In fact, she was what you may style most preposterously ugly; her figure was large and masculine; her hair red; and her face very deeply indented with the small-pox.
As a man, she would have been considered the essence of vulgarity; as a woman, she was the quintessence: so much so, that she had arrived at the age of thirty-six without having, notwithstanding her property, received any attentions which could be construed into an offer. As we always seek most eagerly that which we find most difficult to obtain, she was possessed with _une fureur de se marier_; and, as a last resource, had resolved to go out to India, where she had been informed that "anything white" was acceptable.

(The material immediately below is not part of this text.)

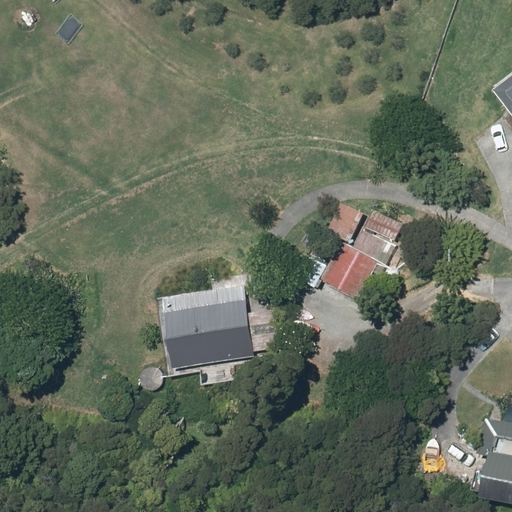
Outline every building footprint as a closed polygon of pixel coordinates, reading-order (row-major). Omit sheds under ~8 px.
[(511,78),(500,88),(511,103),(511,78)] [(350,199),(336,228),(357,238),(372,209),(350,199)] [(379,208),(370,225),(400,240),(408,222),(379,208)] [(385,260),(379,257),(349,240),(335,264),(328,276),(332,278),(366,297),(380,270),(385,260)] [(388,274),(399,253),(386,246),(379,257),(385,260),(380,270),(388,274)] [(328,276),(335,264),(312,251),(300,273),(326,287),(331,278),(328,276)] [(251,285),(170,296),(180,366),(261,355),(260,349),(285,346),(280,308),(255,311),(251,285)] [(498,452),(489,489),(511,493),(511,419),(494,415),(487,449),(498,452)]
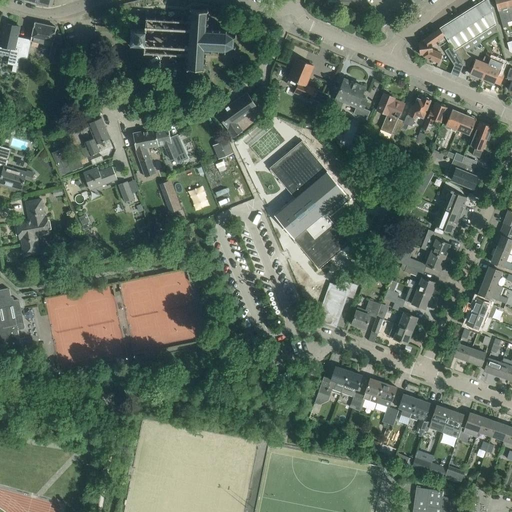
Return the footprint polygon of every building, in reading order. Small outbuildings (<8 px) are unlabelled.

This _passion_ for matrimony (for with her it had so become, if not a disease) occupied her whole thoughts; but she attempted to veil them by always pretending to be extremely sensitive and refined; to be shocked at anything which had the slightest allusion to the "increase and multiply;" and constantly lamented the extreme fragility of her constitution; to which her athletic bony frame gave so determined a lie, that her hearers were struck dumb with the barefaced assertion.
Miss Tavistock had kept up a correspondence with an old schoolmate, who had been taken away early to join her friends in India, and had there married.